Skies of Fury (herein: "Skies" or "SoF") is a two-dimensional, top-down shooter that harkens back to the days of sprite animation and simple yet intense and addictive gameplay. The player assumes control of an advanced military fighter jet, taking on wave after wave of enemies, preparing for a challenging boss encounter at the end of each level. The goal simply is to make it through alive.

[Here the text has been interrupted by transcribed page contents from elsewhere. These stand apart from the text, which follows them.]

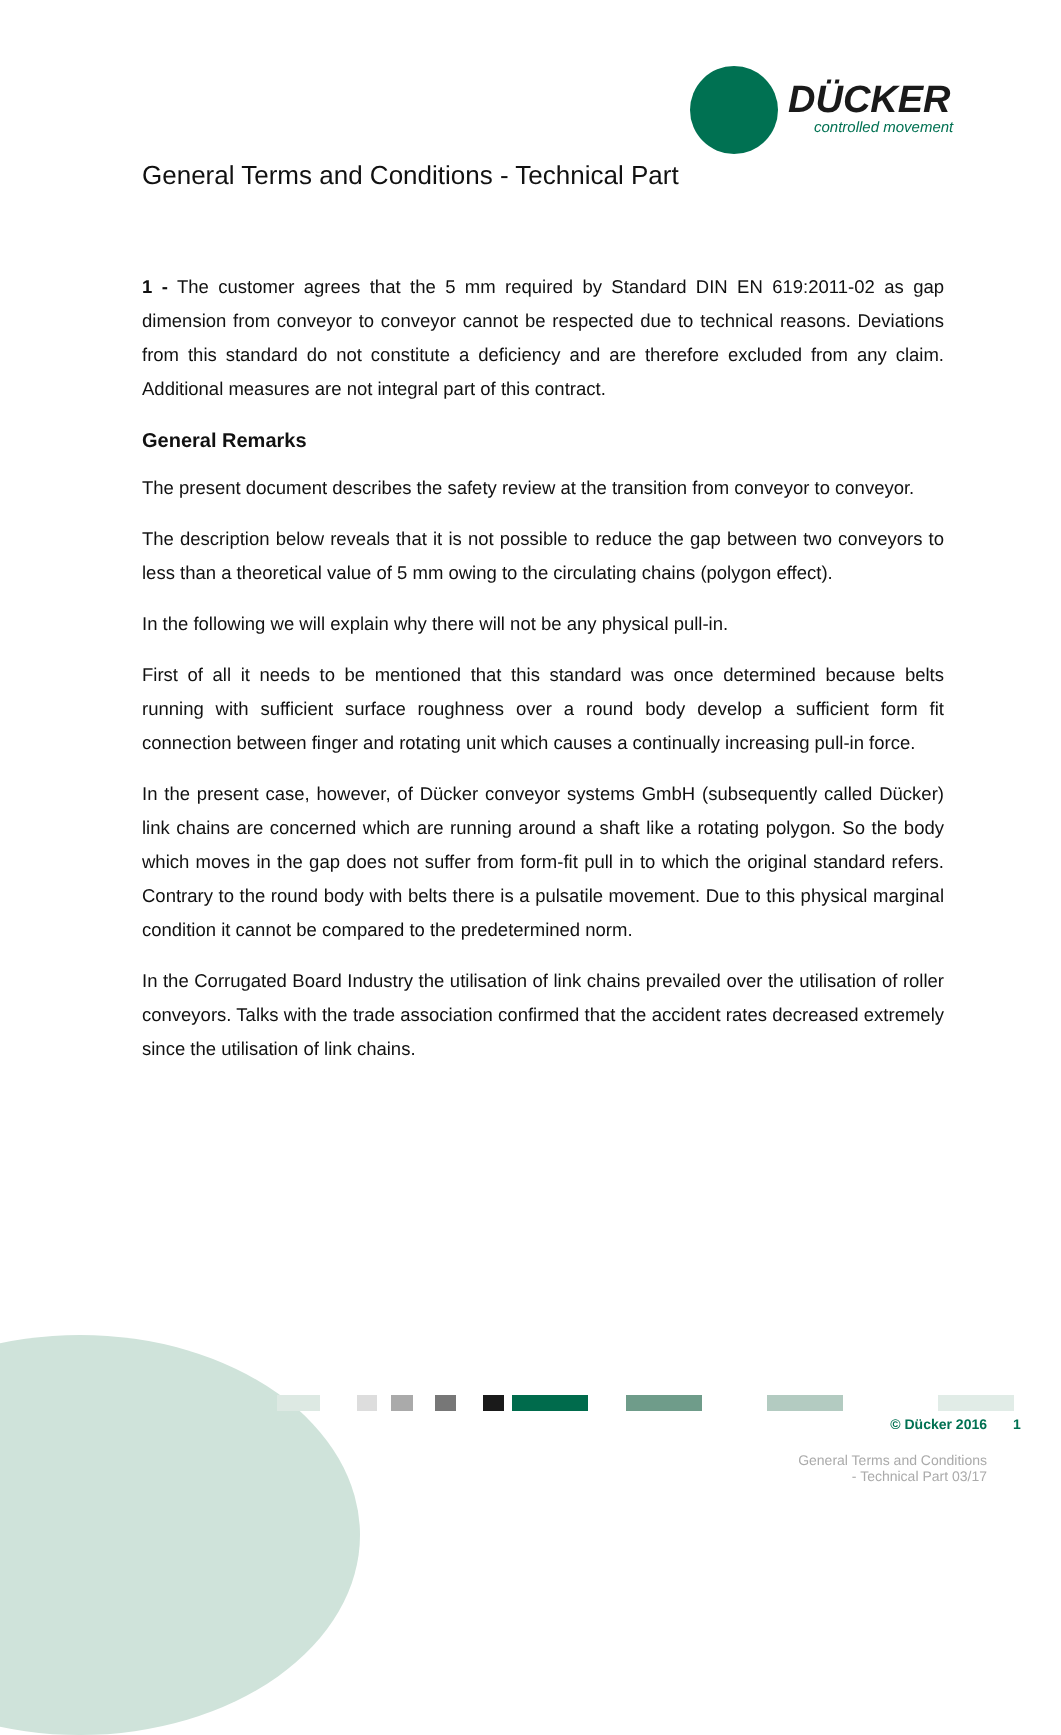DÜCKER
controlled movement
General Terms and Conditions - Technical Part
1 - The customer agrees that the 5 mm required by Standard DIN EN 619:2011-02 as gap dimension from conveyor to conveyor cannot be respected due to technical reasons. Deviations from this standard do not constitute a deficiency and are therefore excluded from any claim. Additional measures are not integral part of this contract.
General Remarks
The present document describes the safety review at the transition from conveyor to conveyor.
The description below reveals that it is not possible to reduce the gap between two conveyors to less than a theoretical value of 5 mm owing to the circulating chains (polygon effect).
In the following we will explain why there will not be any physical pull-in.
First of all it needs to be mentioned that this standard was once determined because belts running with sufficient surface roughness over a round body develop a sufficient form fit connection between finger and rotating unit which causes a continually increasing pull-in force.
In the present case, however, of Dücker conveyor systems GmbH (subsequently called Dücker) link chains are concerned which are running around a shaft like a rotating polygon. So the body which moves in the gap does not suffer from form-fit pull in to which the original standard refers. Contrary to the round body with belts there is a pulsatile movement. Due to this physical marginal condition it cannot be compared to the predetermined norm.
In the Corrugated Board Industry the utilisation of link chains prevailed over the utilisation of roller conveyors. Talks with the trade association confirmed that the accident rates decreased extremely since the utilisation of link chains.
© Dücker 2016 1
General Terms and Conditions
- Technical Part 03/17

  • We finished the game.  While very brief in length (more on that later), every feature we wanted to implement into the SoF game engine was implemented.  We consistently hit our targets every week with few exceptions, and as such we were able to stay on or in rare cases ahead of schedule throughout the development process.  We did have a bit of a crunch near the end of our dev cycle to get final tweaking and game balancing done, but this was expected.
  • Our team performed incredibly well.  The most vital component to the completion and success of this project was the ability of the team to work together to get stuff done and meet weekly targets.  Our team was comparatively large compared to other teams at the outset of the project, but effectively half the team dropped from the project over the course of the semester.  The guys who did stay on (Matt Beattie, Charles Gibson, Steven Mond, Nick Wasilewski, Matthew Yu, and myself) in my opinion did an incredible job of communicating with John and each other about changes made to the game, upcoming targets, bug-squashing, and everything else that came about related to the game.  Along the same lines, each person at some point took some initiative to implement some critical feature into the game.  Such features that were originally added by the efforts and initiative of but a single person (and tweaked by the team from there) were: the backbone of the entire game engine, the entire first level, music and sound implementation, the boss fights, offscreen tracking arrows, and particle effects.
  • The game is fun!  Thanks in part to being able to implement all of our features, the game turned out as good, if not better than we hoped for.  Everyone who played it at the Expo yesterday gave us positive feedback with regard to the fun factor of the game (alongside some constructive criticism and/or whining about dying too often -:) ).


  • Testing.  Throughout the design process, we struggled to get extensive feedback on our various builds of the game.  Our team at the outset had three testers, but by the end of the development cycle the only one who had ever contributed any feedback whatsoever was Matt Beattie (who contributed much useful feedback himself, but one tester can only be expected to do and find so much).  Many bugs in features were discovered weeks after the fact by our designers, who had to take up roles of testers as well to make up for the lack of feedback from two of our three listed testers.
  • The game isn't quite as long as we wanted.  Our original plan was to have at least three levels in the game, each with five unique enemies and a boss.  Time constraints due to engine development bugs, lack of testing, and the rigors of being full-time students on top of participating in this project quickly cut into our ability to meet this goal, however.  The final game does have two levels with five shared basic enemies and two unique bosses.  Adding more content would have made this game significantly better, in my opinion; that said, we knowingly traded off content amount for having a stable and good game engine underneath all the content, and I firmly believe that SoF benefitted from this trade-off.
  • Sloppy code and inconsistent documentation.  This is more of a personal gripe of mine that no one else may notice (and probably everyone on the team is guilty of, myself included), but throughout the game, memory is constantly being allocated and deallocated during gametime.  Given the fact that our game is a 2D shooter, this isn't a huge issue as any current hardware should handle our game no problem so long as we didn't try to do anything ridculous (like draw 500,000 particles at once), but this is still very poor practice; anything that we needed for a level should have been initialized in a single Initialize() call rather than in the main loop of the game.  Another gripe of mine is inconsistently commented code, which sometimes made it difficult to tweak the game or squash bugs.
  • The game is sometimes too hard.  My personal thanks to Nick (our lead level and boss designer), you are evil :)


I personally would call Skies a successful project.  Not only did we finish the game, but we made a fun enjoyable one.  It's not without flaws, but for my first full-fledged game project with SGD, I personally am very happy with how the game turned out.  The success of this project has me looking forward to working on a new project with the club (perhaps even some of the guys on this same team, should the chips fall that way) next semester.